* [Problem to solve] All lines of the entries with "There" in them must be listed.

*** Begin section ***

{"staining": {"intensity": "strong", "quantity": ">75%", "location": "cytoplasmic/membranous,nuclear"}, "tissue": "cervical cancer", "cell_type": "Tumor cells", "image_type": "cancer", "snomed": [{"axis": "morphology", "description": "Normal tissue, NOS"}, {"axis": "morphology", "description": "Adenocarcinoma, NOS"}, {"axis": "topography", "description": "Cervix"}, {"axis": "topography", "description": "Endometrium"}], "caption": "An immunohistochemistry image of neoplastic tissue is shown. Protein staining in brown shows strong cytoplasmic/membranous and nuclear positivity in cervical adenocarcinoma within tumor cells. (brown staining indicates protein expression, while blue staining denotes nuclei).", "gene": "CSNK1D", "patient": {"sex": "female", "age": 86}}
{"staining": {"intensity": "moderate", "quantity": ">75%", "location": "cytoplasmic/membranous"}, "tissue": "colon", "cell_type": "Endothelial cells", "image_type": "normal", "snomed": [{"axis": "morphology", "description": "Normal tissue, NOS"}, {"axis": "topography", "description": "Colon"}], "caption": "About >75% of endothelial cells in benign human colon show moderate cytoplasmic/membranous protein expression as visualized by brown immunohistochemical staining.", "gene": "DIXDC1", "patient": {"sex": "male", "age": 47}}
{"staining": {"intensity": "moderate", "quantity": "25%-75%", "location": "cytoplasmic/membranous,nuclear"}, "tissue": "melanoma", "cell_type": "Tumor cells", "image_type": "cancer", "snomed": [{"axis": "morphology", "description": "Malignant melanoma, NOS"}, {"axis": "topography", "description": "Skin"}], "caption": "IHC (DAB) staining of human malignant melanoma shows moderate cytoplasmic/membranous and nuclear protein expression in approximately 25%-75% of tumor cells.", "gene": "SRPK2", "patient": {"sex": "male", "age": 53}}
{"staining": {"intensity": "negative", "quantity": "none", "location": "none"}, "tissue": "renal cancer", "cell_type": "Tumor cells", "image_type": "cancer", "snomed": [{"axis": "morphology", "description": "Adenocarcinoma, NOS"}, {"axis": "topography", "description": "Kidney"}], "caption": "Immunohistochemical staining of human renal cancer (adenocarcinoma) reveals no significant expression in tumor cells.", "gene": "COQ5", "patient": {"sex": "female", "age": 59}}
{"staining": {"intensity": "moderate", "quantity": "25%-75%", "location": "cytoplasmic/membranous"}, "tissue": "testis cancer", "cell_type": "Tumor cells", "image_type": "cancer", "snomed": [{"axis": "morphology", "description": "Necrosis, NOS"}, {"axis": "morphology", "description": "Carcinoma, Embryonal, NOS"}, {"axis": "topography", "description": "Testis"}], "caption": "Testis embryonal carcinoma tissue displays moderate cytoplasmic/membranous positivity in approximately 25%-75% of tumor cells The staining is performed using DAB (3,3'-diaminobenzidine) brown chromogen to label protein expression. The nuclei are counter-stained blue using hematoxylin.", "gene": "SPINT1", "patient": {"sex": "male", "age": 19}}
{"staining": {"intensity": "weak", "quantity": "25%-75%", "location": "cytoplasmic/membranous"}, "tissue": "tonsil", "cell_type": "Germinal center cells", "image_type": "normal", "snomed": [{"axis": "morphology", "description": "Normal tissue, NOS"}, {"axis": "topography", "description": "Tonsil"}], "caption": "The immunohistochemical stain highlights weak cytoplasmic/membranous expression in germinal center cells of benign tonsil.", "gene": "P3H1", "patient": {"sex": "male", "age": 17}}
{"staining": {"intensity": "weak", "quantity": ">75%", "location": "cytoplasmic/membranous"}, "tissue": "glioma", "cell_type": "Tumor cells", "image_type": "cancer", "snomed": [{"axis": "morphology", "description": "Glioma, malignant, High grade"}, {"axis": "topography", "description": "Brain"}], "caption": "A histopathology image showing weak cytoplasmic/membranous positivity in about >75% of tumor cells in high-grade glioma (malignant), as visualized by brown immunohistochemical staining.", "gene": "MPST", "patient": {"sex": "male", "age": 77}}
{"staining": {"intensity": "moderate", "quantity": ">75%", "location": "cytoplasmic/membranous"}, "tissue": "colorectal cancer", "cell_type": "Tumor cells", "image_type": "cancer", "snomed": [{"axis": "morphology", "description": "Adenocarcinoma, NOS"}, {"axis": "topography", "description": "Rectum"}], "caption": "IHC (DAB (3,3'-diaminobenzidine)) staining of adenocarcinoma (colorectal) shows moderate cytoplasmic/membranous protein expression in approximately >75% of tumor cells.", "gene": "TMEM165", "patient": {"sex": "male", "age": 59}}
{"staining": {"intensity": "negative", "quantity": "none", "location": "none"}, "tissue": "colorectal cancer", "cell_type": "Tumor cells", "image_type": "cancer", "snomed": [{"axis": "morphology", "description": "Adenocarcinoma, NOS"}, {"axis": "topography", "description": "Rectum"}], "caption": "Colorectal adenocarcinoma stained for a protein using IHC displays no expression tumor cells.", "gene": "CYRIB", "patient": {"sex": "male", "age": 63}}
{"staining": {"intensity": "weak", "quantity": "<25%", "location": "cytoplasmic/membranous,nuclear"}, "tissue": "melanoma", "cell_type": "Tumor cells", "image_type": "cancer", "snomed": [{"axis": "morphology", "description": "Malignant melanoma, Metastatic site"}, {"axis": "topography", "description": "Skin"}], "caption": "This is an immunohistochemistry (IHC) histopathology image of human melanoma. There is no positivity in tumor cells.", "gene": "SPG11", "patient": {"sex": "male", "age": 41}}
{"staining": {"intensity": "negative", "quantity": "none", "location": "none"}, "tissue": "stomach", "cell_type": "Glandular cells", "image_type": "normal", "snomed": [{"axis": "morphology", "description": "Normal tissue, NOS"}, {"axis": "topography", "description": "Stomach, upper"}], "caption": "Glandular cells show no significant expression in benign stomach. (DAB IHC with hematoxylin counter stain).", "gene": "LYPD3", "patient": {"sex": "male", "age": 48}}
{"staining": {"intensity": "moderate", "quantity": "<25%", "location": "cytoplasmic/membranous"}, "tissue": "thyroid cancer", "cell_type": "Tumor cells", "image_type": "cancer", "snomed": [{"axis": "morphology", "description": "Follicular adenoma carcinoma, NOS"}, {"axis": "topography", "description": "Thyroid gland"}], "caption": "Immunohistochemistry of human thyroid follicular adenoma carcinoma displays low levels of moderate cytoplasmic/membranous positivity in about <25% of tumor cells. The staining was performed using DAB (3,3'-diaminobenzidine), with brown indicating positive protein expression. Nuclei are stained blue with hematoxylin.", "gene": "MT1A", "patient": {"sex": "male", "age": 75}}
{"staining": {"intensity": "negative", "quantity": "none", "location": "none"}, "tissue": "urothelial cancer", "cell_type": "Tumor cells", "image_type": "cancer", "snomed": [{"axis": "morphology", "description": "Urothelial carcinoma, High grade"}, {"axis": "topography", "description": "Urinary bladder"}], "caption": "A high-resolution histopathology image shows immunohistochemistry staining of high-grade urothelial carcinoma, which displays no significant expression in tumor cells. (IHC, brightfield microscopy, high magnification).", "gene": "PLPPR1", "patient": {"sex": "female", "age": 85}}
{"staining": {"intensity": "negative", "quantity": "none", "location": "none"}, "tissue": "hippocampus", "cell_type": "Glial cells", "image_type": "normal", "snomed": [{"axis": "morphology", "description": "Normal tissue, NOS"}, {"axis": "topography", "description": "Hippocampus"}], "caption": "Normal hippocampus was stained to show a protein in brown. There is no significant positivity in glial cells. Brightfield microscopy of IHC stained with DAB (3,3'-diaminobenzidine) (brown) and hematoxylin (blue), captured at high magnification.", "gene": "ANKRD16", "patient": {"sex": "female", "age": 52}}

*** End section ***

* [Task output]
{"staining": {"intensity": "weak", "quantity": "<25%", "location": "cytoplasmic/membranous,nuclear"}, "tissue": "melanoma", "cell_type": "Tumor cells", "image_type": "cancer", "snomed": [{"axis": "morphology", "description": "Malignant melanoma, Metastatic site"}, {"axis": "topography", "description": "Skin"}], "caption": "This is an immunohistochemistry (IHC) histopathology image of human melanoma. There is no positivity in tumor cells.", "gene": "SPG11", "patient": {"sex": "male", "age": 41}}
{"staining": {"intensity": "negative", "quantity": "none", "location": "none"}, "tissue": "hippocampus", "cell_type": "Glial cells", "image_type": "normal", "snomed": [{"axis": "morphology", "description": "Normal tissue, NOS"}, {"axis": "topography", "description": "Hippocampus"}], "caption": "Normal hippocampus was stained to show a protein in brown. There is no significant positivity in glial cells. Brightfield microscopy of IHC stained with DAB (3,3'-diaminobenzidine) (brown) and hematoxylin (blue), captured at high magnification.", "gene": "ANKRD16", "patient": {"sex": "female", "age": 52}}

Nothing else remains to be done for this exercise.